-- Opening Marker --

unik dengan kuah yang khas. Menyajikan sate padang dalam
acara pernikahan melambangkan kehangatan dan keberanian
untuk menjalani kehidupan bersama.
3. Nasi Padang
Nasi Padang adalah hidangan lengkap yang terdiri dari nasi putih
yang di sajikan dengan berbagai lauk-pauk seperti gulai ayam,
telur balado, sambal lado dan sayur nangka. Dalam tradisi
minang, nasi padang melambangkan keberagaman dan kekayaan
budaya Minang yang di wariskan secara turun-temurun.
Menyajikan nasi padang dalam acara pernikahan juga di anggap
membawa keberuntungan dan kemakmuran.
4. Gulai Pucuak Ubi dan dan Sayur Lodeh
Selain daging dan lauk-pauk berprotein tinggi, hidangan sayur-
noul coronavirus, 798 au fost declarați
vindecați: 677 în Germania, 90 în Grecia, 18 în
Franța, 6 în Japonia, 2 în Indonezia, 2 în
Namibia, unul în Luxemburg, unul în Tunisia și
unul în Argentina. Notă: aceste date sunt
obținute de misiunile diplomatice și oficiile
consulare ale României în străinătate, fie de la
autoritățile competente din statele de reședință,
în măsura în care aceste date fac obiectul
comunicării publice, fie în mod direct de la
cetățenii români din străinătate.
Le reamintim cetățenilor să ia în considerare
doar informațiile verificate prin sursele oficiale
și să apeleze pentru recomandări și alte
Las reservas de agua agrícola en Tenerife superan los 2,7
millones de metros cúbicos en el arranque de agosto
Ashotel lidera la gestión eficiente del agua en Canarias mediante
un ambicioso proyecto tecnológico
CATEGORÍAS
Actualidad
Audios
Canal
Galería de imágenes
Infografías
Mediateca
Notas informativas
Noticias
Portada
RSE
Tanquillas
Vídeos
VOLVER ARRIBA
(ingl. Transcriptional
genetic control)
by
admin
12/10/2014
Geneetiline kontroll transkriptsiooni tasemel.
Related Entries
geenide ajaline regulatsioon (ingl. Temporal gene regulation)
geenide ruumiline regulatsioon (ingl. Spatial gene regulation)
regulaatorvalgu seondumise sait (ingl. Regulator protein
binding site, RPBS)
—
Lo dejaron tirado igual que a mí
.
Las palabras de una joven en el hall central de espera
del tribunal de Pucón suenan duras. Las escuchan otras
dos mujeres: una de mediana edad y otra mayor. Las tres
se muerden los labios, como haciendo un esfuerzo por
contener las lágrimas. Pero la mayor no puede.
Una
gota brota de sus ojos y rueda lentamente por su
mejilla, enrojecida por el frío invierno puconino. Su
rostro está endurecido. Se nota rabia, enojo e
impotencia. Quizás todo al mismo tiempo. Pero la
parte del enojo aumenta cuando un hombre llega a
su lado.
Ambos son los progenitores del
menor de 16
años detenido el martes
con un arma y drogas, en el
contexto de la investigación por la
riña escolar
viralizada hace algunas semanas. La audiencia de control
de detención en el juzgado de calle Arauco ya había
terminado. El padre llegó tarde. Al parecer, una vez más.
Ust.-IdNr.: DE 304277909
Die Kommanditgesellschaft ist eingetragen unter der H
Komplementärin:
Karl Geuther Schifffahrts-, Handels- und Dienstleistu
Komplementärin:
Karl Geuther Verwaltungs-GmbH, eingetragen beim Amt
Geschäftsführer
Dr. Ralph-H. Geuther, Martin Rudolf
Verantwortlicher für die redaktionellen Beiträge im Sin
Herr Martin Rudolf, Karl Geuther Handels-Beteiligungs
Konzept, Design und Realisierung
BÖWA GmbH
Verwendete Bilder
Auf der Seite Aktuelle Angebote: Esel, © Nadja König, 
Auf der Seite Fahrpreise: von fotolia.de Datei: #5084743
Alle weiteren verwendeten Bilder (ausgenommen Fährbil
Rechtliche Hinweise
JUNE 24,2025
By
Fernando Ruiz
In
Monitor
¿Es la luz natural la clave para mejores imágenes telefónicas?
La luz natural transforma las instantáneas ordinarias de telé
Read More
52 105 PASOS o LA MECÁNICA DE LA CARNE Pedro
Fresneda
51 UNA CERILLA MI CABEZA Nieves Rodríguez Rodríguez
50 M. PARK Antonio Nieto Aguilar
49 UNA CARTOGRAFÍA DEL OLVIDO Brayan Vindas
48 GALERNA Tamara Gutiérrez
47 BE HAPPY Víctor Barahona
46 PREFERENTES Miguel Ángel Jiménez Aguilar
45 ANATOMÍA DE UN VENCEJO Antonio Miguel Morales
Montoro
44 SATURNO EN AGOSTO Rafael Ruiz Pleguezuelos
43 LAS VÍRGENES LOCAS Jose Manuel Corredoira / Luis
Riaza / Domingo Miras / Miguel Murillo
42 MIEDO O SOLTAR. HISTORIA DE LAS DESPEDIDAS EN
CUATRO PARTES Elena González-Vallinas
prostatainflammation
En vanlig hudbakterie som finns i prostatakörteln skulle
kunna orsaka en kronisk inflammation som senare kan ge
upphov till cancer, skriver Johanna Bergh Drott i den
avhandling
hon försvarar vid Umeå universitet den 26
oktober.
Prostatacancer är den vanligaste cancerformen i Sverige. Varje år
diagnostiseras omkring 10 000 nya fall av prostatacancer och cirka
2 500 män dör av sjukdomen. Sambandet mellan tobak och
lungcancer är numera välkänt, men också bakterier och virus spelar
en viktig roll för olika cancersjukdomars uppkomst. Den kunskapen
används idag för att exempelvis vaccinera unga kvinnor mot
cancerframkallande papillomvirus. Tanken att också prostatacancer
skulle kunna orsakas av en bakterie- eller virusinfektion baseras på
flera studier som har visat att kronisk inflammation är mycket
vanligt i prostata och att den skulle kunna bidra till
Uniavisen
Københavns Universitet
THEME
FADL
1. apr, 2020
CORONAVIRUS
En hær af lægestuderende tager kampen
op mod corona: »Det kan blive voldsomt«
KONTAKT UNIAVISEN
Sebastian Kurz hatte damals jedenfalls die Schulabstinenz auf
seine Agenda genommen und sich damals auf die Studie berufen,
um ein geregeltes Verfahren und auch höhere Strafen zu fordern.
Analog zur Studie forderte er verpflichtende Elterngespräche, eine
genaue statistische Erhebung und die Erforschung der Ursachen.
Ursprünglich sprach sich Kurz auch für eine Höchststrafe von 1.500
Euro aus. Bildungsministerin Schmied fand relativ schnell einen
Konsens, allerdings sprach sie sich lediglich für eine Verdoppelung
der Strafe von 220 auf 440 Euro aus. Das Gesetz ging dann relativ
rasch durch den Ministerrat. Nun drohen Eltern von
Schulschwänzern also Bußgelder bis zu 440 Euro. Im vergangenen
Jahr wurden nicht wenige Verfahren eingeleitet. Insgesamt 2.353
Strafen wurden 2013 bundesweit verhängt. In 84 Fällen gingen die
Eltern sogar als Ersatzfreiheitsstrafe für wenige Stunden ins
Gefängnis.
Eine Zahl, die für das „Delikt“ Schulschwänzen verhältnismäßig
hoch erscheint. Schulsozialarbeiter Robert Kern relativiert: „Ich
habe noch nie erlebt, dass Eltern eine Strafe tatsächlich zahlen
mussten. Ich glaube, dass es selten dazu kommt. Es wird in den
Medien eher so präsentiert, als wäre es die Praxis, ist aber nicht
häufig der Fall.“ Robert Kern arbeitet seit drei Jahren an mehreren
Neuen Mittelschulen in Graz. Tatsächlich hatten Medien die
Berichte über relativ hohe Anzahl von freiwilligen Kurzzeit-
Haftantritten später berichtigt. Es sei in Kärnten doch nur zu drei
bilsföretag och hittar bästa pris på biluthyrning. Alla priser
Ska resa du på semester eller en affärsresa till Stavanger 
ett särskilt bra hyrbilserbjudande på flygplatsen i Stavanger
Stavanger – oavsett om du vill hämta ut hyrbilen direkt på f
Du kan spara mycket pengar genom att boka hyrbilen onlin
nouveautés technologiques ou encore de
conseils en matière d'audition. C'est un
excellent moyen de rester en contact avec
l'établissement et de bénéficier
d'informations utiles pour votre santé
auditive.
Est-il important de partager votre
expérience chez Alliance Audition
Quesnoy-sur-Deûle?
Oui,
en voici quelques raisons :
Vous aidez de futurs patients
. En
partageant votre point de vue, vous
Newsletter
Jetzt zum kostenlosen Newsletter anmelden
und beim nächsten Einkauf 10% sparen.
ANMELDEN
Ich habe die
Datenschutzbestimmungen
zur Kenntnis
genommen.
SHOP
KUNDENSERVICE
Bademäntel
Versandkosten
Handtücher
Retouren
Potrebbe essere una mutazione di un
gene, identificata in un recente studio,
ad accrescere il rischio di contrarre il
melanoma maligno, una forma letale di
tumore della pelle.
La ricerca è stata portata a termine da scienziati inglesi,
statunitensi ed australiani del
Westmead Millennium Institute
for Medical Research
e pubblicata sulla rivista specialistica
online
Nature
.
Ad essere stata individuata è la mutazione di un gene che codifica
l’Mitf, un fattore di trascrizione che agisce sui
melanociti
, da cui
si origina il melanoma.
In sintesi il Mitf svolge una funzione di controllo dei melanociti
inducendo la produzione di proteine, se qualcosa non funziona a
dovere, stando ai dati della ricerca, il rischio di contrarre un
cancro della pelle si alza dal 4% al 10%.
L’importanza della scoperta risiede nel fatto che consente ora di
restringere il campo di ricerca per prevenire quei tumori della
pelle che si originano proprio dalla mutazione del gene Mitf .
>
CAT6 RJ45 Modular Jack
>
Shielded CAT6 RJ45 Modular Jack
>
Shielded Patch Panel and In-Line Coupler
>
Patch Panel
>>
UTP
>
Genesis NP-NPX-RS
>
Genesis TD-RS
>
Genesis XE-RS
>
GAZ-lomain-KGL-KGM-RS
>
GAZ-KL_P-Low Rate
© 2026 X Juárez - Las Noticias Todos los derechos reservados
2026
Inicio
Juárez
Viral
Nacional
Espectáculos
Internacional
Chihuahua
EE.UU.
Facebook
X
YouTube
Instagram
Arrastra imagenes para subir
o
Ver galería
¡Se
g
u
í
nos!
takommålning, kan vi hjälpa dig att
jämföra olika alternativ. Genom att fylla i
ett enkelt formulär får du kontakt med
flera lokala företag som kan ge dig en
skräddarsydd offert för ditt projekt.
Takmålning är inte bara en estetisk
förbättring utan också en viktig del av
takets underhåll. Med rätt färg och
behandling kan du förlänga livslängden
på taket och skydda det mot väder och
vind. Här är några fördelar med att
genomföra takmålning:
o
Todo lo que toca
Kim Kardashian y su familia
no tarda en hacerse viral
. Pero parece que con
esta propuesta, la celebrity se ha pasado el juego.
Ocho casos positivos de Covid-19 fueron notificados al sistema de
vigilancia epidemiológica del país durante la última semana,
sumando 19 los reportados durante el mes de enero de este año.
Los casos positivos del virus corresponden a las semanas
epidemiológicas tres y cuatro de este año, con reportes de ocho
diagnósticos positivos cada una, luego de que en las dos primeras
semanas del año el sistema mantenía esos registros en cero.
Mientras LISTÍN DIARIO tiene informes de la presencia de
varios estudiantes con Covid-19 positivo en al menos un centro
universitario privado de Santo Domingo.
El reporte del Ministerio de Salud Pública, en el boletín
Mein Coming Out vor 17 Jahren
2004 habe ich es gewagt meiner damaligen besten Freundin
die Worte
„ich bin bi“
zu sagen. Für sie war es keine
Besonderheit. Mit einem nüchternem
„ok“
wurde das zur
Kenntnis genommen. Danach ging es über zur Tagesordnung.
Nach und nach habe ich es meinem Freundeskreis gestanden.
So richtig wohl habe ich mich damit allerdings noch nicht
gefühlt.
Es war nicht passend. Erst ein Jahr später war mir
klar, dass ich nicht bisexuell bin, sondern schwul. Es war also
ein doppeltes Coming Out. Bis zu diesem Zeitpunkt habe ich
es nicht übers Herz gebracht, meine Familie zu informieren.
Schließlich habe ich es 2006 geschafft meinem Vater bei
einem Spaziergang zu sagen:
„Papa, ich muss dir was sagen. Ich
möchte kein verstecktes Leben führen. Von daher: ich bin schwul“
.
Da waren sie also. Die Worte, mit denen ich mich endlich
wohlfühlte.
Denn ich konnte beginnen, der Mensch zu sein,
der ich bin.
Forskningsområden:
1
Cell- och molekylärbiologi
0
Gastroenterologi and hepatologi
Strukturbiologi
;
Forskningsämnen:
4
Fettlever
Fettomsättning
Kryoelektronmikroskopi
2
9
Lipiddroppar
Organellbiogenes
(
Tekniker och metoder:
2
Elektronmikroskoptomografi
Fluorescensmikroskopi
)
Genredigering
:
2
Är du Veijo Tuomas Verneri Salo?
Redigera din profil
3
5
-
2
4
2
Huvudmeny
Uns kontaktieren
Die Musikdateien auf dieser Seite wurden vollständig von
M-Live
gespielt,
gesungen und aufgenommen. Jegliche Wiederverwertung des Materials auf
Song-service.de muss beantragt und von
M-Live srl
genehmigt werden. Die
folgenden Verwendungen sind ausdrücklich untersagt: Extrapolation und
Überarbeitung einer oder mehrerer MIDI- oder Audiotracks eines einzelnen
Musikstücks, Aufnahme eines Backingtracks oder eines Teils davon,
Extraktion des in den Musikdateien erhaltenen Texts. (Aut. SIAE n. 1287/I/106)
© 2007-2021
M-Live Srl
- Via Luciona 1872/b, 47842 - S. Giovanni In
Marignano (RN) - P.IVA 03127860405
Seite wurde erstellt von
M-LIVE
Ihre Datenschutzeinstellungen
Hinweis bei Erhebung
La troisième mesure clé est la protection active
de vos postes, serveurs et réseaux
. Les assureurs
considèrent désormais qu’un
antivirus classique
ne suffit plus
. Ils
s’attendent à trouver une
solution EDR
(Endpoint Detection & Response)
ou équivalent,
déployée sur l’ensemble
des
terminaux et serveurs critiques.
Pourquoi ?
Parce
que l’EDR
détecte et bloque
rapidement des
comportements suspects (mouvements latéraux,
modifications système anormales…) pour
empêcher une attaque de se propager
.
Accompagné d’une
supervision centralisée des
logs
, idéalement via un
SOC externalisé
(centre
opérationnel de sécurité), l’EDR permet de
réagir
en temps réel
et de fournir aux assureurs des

-- Closing Marker --

▸ Work order
Whenever a line of the data includes "unul", copy that line.

▸ The completed task
Namibia, unul în Luxemburg, unul în Tunisia și
unul în Argentina. Notă: aceste date sunt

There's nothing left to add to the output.